ECLI:NL:CRVB:2014:577

Centrale Raad van Beroep

Datum uitspraak
21 februari 2014
Publicatiedatum
25 februari 2014
Zaaknummer
12-6241 ZW
Instantie
Centrale Raad van Beroep
Type
Uitspraak
Rechtsgebied
Bestuursrecht; Socialezekerheidsrecht
Procedures
  • Hoger beroep
Rechters
Vindplaatsen
  • Rechtspraak.nl
AI samenvatting door LexboostAutomatisch gegenereerd

Terugvordering van onverschuldigd betaalde Ziektewet-uitkering na hersteldverklaring

In deze zaak heeft de Centrale Raad van Beroep op 21 februari 2014 uitspraak gedaan in hoger beroep tegen een eerdere uitspraak van de rechtbank Rotterdam. De appellant, die per 3 januari 2011 hersteld was verklaard, ontving ten onrechte een Ziektewet-uitkering over de periode van 3 januari 2011 tot en met 1 mei 2011. Het Uitvoeringsinstituut werknemersverzekeringen (Uwv) heeft dit bedrag van € 4.655,45 teruggevorderd. De rechtbank had het beroep van de appellant tegen deze terugvordering ongegrond verklaard, en de Centrale Raad bevestigde deze uitspraak.

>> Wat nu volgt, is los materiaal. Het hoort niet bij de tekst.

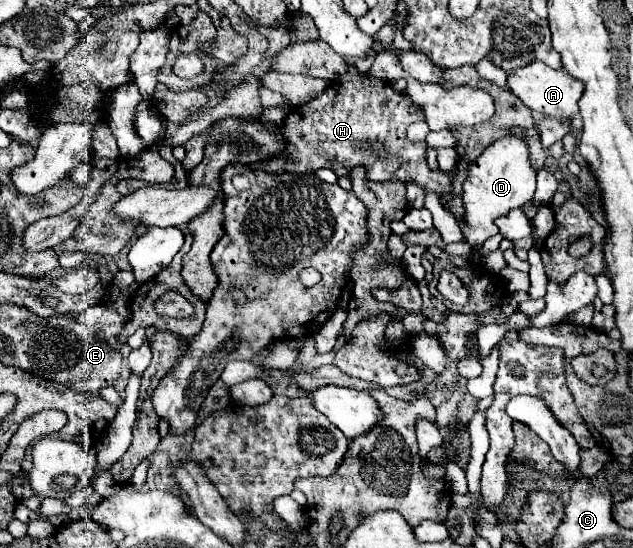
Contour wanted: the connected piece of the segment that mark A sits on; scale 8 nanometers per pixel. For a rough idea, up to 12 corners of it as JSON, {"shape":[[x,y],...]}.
{"shape":[[542,61],[514,69],[512,93],[542,117],[572,119],[584,83]]}

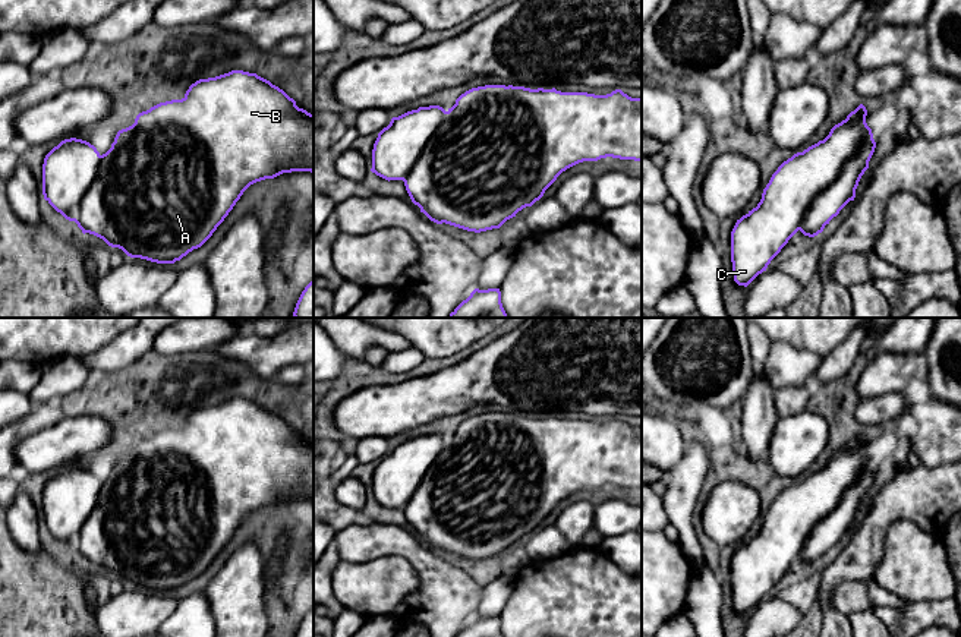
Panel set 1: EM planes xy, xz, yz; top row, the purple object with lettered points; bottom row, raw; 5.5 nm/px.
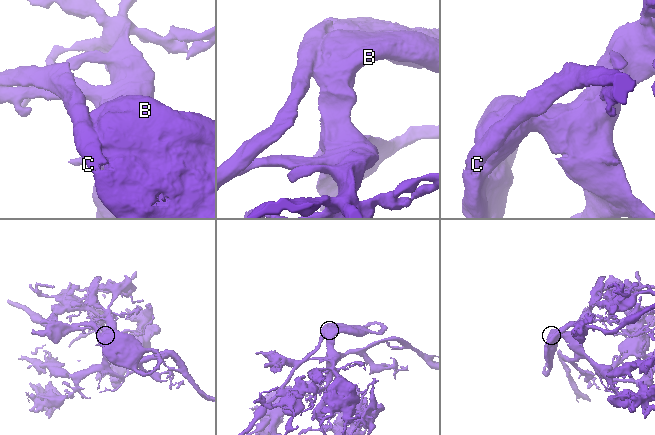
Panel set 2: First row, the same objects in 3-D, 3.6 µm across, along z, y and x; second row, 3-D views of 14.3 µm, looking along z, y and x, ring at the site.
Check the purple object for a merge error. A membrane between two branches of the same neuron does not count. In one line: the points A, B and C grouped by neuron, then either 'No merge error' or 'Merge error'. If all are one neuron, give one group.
Groups: A B C. No merge error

De appellant betwistte in hoger beroep dat hij de hersteldverklaring had ontvangen, maar de Raad oordeelde dat uit de beschikbare gegevens voldoende aannemelijk was dat de appellant op de hoogte was van zijn hersteldverklaring. De Raad stelde vast dat de appellant geen bezwaar had gemaakt tegen het besluit van 28 december 2010, waardoor het recht op ZW-uitkering over de betreffende periode verviel. De Raad benadrukte dat het Uwv op grond van artikel 33 van de Ziektewet verplicht is om onverschuldigd betaalde uitkeringen terug te vorderen, tenzij er dringende redenen zijn om hiervan af te zien. In dit geval waren er geen onaanvaardbare gevolgen voor de appellant die een terugvordering onacceptabel zouden maken.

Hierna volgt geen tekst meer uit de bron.